Hubo un tiempo, no hace tampoco tanto, en el que todo iba siempre a peor.
Era fácil de comprobar: las cosas envejecían sin remedio, no importa cuál fuera la calidad de sus materiales. La única diferencia era la velocidad a la que lo hacían. Las cosas de mayor calidad, como las hechas con materiales preciosos, soportaban muy bien el paso de los siglos, aunque pagaran su longevidad convirtiéndose en objeto de deseo de ladrones a pequeña y gran escala.
Por ese motivo debía ser tan natural la idea de que nadie nos salvaría de la decrepitud salvo el Arquitecto Principal; y ni siquiera lo haría en nuestra forma presente, sino transmutándonos en otras cosas. Sólo el cristianismo se atrevió a incluir en su catálogo de promesas la resurrección de la carne; pero en todo caso eso sucedería en el Día del Juicio Final y después de superar ciertas pruebas. Por eso, no todos se lo creyeron y en el fracaso del cristianismo se fraguó la revolución industrial y, a la larga, el ascenso de una nueva fe.
Visto que el mundo material parecía abocado a seguir una flecha del tiempo obstinada en apuntar hacia adelante, la humanidad empezó a convertir las cosas en números. Esto por sí solo no puso los pelos de punta de ningún integrista religioso, porque tampoco tuvo un efecto inmediato. Pero los números contenían un secreto mucho más oscuro que las palabras que habían dominado el mundo desde las primeras civilizaciones: Los números podían propagarse, duplicarse, almacenarse sin mermas ni errores. Mientras los textos van perdiendo su significado original con cada generación y cada traducción, los números se obstinan en permanecer fieles a sí mismos como una roca en medio del océano embravecido del tiempo. Emparentados con lo infinitamente grande y lo infinitamente pequeño, los números empezaron a dominar nuestra concepción del mundo, cuantificándolo todo, y empaquetándolo para un increíble viaje a través del espacio y la eternidad.
Dicen que a otros planetas no viajaremos nosotros, sino sólo la información necesaria para reconstruirnos. Y esa información serán números.
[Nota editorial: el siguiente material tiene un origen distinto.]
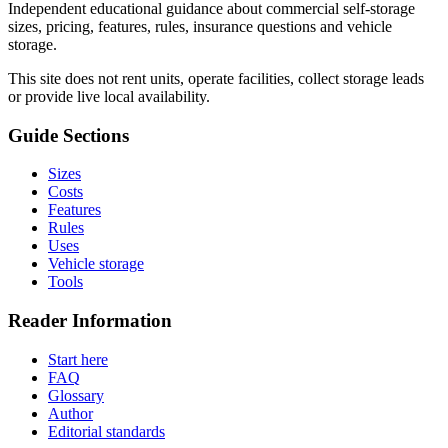
Independent educational guidance about commercial self-storage
sizes, pricing, features, rules, insurance questions and vehicle
storage.
This site does not rent units, operate facilities, collect storage leads
or provide live local availability.
Guide Sections
Sizes
Costs
Features
Rules
Uses
Vehicle storage
Tools
Reader Information
Start here
FAQ
Glossary
Author
Editorial standards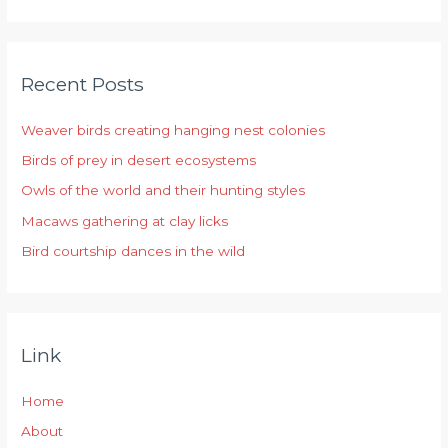
e
a
r
Recent Posts
c
h
Weaver birds creating hanging nest colonies
f
Birds of prey in desert ecosystems
o
r
Owls of the world and their hunting styles
:
Macaws gathering at clay licks
Bird courtship dances in the wild
Link
Home
About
Como ya lo son hoy en día nuestro dinero, todas nuestras conversaciones por el móvil, nuestras recetas de cocina, nuestros chats, nuestros historiales médicos, nuestras películas y fotos de las vacaciones, y pronto nuestra vida y nosotros enteros.
Ante esta inesperada perspectiva de vida eterna sin esperar al juicio final, nuestro concepto del mundo también ha cambiado: las cosas ya no van a peor. Los sistemas de transporte, de comunicaciones, de salud, de entretenimiento y educación van mejorando con cada nueva actualización de software. Nos hacemos viejos, eso es innegable, pero es curioso: recordamos cosas que nunca hemos aprendido; nuestros ojos ven imágenes cada vez más nítidas y brillantes; nuestros oídos, sonidos más puros y precisos; nuestro paladar, sabores más exóticos y saludables; nuestro corazón, se inunda cada vez más frecuentemente con recuerdos de seres queridos, a los que creíamos irremediablemente perdidos, saludándonos desde el otro lado de una fina pantalla de plástico. Nos hemos convertido en geeks, tecnólatras.
Los nuevos templos donde se obra este prodigio se llaman Data Centers porque desde ellos se inunda el mundo de datos imprescindibles para nuestra vida, a los que ya no sabemos, no podemos renunciar. No perdonamos haber sido baneados por alguien en Facebook, ni sabemos ir a buscar el pan sin GPS; y moriríamos sin remedio si un día nos olvidamos el móvil al salir de casa. Pero no hay problema: Basta con esperar una actualización, un nuevo gadget, una nueva red social de moda, y todo vuelve a funcionar. Qué sabiduría tiene el refranero castellano cuando dice: «El tiempo todo lo cura».
Es verdad que según algunos el mundo como tal camina a su destrucción por el abuso de los recursos, pero incluso esto lo solucionará antes o después este nuevo dios llamado Ciencia, cuyo profeta, la Tecnología, nos ofrece hoy lo que nadie antes consiguió: disolver todos nuestros sueños en un océano de números y reposar allí para siempre todos juntos, serenos, inmortales.